I grew up on this dish. Every summer, my mom would head out to the garden and bring in a huge zucchini and a couple of perfectly ripe tomatoes. She’d slice them up and throw them in a baking dish with some sweet onion, and then she’d top it all with a good amount of grated cheddar. Then she’d bake it until the veggies were tender, the cheddar oozey, the family happy.
It seems like such a simple dish (and it is), but I’ve screwed it up an embarrassing number of times. Basically, the pattern goes like this: I forget important details from season to season, fail an attempt (bake it covered, for too long, not long enough …), and then I call my mom once again to ask for directions.
So I’m actually kind of proud that I finally remembered it all on my own this year. And it’s just as I remembered: the dish my mom would whip up every other day come August, a sure sign that we’re smack in the middle of the dog days of summer.
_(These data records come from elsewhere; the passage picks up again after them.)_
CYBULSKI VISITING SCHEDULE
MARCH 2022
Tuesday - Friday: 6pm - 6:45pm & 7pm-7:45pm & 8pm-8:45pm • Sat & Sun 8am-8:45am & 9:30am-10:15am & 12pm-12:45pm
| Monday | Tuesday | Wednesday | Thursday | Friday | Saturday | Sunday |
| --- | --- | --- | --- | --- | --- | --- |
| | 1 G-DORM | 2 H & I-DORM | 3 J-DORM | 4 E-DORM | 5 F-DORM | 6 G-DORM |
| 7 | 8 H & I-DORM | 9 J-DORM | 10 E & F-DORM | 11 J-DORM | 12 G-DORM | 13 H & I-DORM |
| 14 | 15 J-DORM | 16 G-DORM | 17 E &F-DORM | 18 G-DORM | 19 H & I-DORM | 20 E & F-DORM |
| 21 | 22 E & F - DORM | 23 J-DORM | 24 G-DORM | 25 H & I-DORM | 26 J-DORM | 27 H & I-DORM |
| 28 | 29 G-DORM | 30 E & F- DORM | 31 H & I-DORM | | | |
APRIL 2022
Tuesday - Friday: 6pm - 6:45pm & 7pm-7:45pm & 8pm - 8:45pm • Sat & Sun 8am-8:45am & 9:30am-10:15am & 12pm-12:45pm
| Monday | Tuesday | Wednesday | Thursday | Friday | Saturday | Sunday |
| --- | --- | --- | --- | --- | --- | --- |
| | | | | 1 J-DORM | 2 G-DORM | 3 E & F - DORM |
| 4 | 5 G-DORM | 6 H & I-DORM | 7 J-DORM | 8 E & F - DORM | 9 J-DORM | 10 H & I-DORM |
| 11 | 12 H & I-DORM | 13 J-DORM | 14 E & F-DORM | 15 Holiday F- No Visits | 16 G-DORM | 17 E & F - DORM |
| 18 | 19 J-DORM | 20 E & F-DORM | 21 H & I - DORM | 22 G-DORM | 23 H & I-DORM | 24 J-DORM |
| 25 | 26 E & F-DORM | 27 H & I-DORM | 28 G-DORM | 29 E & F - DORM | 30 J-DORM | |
And now I’m going to save the recipe for posterity in this here food blog so that I never, ever forget. Yes, I want to share this wonderful little dish with you, but I’m also pretty happy to have it written down for good. But it’s still good to call mom to let her know I’m thinking of her. 🙂
Make it vegan
From time to time, I’ll make a vegan version by skipping the cheddar and drizzling the veggies with a tablespoon or so of olive oil, then dusting with salt and pepper and baking as usual. Also wonderful! Mozzarella Daiya is also great in lieu of cheddar, though I use it a bit more sparingly.